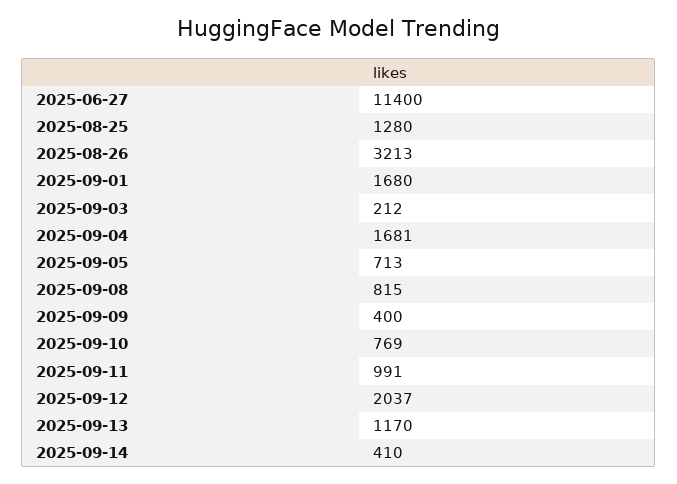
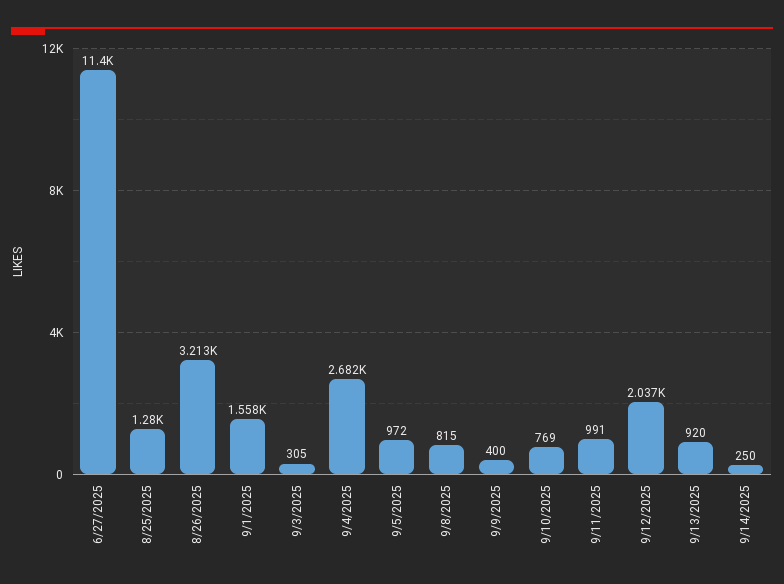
2025-09-01: 1680 -> 1558
2025-09-03: 212 -> 305
2025-09-04: 1681 -> 2682
2025-09-05: 713 -> 972
2025-09-13: 1170 -> 920
2025-09-14: 410 -> 250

— ACTION ITEM —
What you copy out must be exactly the lines from the line containing "2025-09-05: 713 -> 972" through the end of the records.

— FINAL ANSWER —
2025-09-05: 713 -> 972
2025-09-13: 1170 -> 920
2025-09-14: 410 -> 250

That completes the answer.